According to the United Nations, water is increasingly scarce and affects every continent.
Of the total world water supply, approximately 97.5% is saltwater. Most of the remaining 2.5% is locked in ice and snow cover. Less than 1% of the earth’s freshwater supply is available for use by the world’s population.
In addition to drinking water, the demand for water in industrial applications will continue to increase alongside population and economic growth. For example, the International Energy Agency (“IEA”) estimates that water consumed for energy production will increase to 135 billion cubic meters by 2035, or about 4 times the size of the largest U.S. reservoir, Hoover Dam’s Lake Mead.
In Texas, the hotbed for the United States’ exploding natural gas hydraulic fracturing (“fracking”) activities, serious water shortages are creating challenges for the oil and gas industry and the local municipalities. According to a 2014 report from Ceres, fracking activities in Texas consumed over 45 billion gallons of fresh water from January 2011 through May 2013, draining many of the aquifers and groundwater supplies.

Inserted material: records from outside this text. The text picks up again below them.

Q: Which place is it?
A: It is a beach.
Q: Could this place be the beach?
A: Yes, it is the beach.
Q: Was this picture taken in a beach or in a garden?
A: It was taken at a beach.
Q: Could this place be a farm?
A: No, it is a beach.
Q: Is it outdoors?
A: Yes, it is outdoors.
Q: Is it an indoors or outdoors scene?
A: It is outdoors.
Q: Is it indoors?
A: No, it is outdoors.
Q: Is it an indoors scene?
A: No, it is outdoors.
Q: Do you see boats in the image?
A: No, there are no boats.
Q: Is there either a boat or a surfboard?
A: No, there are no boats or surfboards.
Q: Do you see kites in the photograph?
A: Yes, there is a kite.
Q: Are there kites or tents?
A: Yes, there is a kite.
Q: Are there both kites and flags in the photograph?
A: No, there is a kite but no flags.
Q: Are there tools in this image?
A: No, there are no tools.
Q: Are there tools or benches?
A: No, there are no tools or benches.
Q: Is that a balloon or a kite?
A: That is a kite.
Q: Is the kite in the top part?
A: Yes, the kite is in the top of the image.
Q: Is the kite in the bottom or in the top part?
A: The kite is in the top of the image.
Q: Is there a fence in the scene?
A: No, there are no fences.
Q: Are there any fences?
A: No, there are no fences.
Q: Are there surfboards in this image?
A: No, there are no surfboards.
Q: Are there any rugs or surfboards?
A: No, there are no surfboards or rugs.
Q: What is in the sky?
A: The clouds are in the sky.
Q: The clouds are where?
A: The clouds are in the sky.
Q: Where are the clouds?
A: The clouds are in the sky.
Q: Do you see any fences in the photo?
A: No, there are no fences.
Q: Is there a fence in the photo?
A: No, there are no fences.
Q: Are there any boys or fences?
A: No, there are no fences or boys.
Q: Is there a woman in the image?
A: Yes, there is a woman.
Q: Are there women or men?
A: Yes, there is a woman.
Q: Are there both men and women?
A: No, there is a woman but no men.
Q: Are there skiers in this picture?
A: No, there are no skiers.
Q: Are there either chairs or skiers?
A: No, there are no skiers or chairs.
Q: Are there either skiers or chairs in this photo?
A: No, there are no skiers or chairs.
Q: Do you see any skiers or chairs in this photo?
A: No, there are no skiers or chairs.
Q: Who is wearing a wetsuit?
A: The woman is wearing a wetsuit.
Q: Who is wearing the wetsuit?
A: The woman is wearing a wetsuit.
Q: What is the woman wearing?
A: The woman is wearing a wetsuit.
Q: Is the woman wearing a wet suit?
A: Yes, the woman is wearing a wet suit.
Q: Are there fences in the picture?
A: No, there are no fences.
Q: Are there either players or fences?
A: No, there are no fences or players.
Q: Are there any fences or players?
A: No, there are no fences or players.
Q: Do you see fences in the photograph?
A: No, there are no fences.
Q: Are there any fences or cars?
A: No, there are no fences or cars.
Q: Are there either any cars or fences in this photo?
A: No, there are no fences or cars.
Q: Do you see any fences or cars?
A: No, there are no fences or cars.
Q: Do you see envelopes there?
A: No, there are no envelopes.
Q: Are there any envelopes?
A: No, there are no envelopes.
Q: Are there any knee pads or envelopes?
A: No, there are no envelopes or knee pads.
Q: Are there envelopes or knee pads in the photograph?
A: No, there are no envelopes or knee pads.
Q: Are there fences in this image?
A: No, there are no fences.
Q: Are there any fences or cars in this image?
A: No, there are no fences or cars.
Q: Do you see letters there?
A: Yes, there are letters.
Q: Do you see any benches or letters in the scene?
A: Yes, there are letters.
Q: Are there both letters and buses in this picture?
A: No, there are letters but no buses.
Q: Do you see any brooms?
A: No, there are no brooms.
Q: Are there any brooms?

The atmosphere contains an untapped, almost limitless supply of fresh water that can be harvested through atmospheric water generation. Since water vapor in the atmosphere is constantly being replenished, there is no negative effect from harvesting this resource.
Our systems are designed to cost-effectively produce clean water from air humidity for various applications ranging from oil and gas exploration to vertical farming, to drinking water for homes, offices, and communities.
Why wait for the water vapor to condense and fall as snow, melt in the spring, run down rivers or into ground water, and then be pumped to you? Why risk it being either diverted or polluted before it gets to you?